Problems of Nacktkultur Dance
This account of Nacktkultur is hardly comprehensive, but it does indicate the range of attitudes toward the naked body circulating in early-twentieth-century German culture. Nacktkultur was not a monolithic or unified ideology but a constellation of choices about the meaning a nude body could project within German society. Having a tenuous pedagogical relation to particular strands of Nacktkultur, modern dance easily tended to situate itself within this constellation whenever it employed nudity. In other words, the relations nude modern dance constructed between bodies derived more from the choices embodied by Nacktkultur than from those
embodied by other modes of representing nudity, such as painting, anthropology, or even erotic behavior itself. The choices embodied by Nacktkultur regarding the meaning of nudity controlled the presence of nudity in modern dance in several ways: 1) aesthetic nude modern dance for a critical audience was overwhelmingly solo dancing, with group nude dancing confined to a private milieu of pedagogic exercises that prepared bodies to fulfill an ideal that was more than a condition of nakedness; 2) nude dancing in the private milieu, though documented abundantly and aesthetically by photography, emerged above all as a therapeutic benefit to the dancer rather than to the spectator; 3) the therapeutic value of nude dance depended on denying the serious erotic significance it rather obviously possessed, so that the motive for dancing nude was free of a more complex desire to see nude dancing; 4) in relation to the hygienic and eugenic ambitions of Nacktkultur, nude dancing consistently appeared as a feminine activity, as a choice for (young) women, not men; and 5) nude dancing projected an enigmatic image of the body that was different from that projected by nude gymnastics or athletics because dancing in itself blurred distinctions between "natural" and "theatricalized" ("unnatural") conditions of bodily activity.
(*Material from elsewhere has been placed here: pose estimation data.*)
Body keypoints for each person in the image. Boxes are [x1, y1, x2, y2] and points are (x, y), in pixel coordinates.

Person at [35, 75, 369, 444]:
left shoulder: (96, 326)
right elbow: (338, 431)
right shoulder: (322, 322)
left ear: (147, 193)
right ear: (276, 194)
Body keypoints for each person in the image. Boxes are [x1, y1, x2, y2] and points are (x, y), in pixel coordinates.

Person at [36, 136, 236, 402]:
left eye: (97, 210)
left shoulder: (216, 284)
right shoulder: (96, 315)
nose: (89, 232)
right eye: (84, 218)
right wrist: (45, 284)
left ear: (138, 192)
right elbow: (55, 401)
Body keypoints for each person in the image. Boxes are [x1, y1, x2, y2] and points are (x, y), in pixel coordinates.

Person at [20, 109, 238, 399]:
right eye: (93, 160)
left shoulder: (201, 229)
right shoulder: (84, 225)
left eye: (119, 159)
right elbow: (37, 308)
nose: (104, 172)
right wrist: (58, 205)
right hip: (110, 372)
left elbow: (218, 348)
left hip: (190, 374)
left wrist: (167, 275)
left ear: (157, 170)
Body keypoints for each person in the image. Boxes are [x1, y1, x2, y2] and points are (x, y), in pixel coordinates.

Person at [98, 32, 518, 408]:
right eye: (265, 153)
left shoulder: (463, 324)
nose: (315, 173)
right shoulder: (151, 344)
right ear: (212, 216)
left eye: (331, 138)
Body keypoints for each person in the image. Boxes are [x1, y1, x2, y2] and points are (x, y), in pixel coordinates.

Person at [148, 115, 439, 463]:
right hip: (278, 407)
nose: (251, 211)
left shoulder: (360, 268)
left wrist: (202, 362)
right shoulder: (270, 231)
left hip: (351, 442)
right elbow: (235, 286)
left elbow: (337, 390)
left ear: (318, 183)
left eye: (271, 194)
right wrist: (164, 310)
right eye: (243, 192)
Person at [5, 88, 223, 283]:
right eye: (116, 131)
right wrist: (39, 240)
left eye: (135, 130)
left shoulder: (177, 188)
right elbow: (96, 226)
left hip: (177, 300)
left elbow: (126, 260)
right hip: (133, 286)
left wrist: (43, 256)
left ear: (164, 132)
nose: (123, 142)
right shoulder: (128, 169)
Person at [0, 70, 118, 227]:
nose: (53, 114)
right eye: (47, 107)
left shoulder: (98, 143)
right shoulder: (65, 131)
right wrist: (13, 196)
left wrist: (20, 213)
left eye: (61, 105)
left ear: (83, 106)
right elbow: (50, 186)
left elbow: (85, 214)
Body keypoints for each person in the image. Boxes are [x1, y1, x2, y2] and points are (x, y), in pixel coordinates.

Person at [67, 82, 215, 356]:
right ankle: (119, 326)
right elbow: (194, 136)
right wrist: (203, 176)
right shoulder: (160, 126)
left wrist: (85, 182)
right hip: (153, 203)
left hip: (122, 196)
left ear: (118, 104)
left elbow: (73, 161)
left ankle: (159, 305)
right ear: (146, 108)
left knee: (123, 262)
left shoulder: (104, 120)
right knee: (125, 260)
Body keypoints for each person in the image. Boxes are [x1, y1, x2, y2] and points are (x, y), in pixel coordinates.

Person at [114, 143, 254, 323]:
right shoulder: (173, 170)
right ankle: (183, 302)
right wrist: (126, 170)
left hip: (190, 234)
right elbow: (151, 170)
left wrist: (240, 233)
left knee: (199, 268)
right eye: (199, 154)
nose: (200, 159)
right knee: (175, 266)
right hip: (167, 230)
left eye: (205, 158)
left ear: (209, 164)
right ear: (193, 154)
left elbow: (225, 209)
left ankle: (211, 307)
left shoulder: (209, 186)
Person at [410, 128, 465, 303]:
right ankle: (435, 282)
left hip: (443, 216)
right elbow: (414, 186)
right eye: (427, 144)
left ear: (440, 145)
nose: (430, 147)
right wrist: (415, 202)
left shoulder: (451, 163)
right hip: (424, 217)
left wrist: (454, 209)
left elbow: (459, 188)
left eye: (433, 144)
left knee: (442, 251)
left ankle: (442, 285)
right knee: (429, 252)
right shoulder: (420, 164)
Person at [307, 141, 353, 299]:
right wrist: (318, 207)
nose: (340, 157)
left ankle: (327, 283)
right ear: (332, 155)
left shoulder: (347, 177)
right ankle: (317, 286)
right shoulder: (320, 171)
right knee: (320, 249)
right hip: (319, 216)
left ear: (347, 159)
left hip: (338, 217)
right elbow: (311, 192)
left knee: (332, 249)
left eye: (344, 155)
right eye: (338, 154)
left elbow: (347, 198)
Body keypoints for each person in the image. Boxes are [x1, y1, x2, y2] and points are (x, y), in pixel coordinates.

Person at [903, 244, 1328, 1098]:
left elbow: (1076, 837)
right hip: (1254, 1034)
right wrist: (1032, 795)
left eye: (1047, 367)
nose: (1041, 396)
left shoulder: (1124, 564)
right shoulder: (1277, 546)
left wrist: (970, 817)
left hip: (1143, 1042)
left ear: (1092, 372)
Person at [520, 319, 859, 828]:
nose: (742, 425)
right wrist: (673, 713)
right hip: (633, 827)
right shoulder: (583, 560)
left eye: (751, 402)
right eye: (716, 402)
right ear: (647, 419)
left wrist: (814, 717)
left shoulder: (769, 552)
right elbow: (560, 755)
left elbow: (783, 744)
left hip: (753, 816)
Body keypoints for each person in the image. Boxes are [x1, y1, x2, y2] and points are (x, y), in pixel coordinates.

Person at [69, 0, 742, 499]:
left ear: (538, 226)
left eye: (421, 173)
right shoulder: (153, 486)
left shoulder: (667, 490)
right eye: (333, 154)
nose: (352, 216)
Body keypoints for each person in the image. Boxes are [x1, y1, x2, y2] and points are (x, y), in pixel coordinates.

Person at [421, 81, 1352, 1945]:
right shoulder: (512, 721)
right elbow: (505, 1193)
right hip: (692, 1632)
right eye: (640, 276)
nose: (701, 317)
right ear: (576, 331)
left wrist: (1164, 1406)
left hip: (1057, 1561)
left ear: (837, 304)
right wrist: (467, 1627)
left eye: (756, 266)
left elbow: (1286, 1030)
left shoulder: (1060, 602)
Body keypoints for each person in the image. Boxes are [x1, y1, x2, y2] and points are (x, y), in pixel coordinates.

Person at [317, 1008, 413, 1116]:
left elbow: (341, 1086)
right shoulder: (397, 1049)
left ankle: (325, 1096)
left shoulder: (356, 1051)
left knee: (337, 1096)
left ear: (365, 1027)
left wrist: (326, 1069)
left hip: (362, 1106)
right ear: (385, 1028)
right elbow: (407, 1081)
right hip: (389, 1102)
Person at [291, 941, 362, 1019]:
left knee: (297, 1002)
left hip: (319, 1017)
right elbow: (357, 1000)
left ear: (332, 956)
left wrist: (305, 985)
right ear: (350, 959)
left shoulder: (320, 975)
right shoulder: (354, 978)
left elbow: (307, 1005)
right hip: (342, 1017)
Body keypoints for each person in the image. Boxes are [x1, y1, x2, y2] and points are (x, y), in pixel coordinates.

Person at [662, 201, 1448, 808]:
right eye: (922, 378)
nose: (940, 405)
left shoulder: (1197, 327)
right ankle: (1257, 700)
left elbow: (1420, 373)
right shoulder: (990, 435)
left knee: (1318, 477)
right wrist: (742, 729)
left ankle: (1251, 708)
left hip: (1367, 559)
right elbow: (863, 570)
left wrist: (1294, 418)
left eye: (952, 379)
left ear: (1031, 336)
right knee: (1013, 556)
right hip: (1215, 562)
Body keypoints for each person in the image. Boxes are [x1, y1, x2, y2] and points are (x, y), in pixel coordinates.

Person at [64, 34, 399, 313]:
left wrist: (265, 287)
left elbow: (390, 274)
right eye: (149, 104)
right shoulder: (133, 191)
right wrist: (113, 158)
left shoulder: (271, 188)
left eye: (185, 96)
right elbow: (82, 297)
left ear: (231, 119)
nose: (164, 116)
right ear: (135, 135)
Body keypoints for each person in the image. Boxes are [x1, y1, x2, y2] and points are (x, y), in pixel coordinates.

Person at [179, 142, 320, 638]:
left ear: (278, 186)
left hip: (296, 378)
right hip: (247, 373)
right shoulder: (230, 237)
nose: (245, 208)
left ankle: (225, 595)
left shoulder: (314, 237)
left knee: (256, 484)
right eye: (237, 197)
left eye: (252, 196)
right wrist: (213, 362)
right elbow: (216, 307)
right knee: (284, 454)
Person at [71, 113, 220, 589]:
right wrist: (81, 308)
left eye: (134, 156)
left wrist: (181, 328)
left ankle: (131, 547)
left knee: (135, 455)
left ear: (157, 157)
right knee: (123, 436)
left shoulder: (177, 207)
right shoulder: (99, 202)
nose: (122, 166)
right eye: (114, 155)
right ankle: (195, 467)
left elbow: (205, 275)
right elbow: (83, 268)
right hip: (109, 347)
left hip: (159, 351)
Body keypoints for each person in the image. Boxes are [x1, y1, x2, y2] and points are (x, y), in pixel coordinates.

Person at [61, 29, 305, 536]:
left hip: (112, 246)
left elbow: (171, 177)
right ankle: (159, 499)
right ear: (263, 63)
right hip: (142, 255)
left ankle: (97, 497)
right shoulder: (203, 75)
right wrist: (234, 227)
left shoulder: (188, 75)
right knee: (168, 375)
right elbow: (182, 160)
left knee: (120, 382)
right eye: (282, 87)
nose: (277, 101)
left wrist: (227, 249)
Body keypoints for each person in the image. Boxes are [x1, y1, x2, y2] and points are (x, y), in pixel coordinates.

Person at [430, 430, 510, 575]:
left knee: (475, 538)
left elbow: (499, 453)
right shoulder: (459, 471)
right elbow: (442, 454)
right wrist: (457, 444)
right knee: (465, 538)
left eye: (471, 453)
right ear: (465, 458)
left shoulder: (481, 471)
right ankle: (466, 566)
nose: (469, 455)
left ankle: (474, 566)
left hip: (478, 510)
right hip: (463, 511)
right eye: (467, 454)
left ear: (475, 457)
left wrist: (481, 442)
Of course, one may find examples outside this range of controls over nude dancing, but they are so unique that they demonstrate the stability of the controls. More significant, such controls perhaps better explain why nude dancing did not occur more frequently than why it emerged at all. In any case, the result was a confused and highly compromised perception of how the relation between nudity and dance created a modern, liberated identity. The high-society arts and literary magazine Der Querschnitt (Berlin), for example, promoted modern culture by publishing, often without any commentary, images of nude women dancers side by side with pictures of sports, theatre, film, and society personalities, modernist paintings of nudes, stills from theatrical and film productions, photos of people from exotic or primitive cultures, scenes of modern urban life, and dancers who were not naked. Readers apparently appreciated the idea that both nudity and dance operated within a constantly recombinable montage of modern images; but, then, both nudity and dance remained subordinate to the authority of the image to define modernity.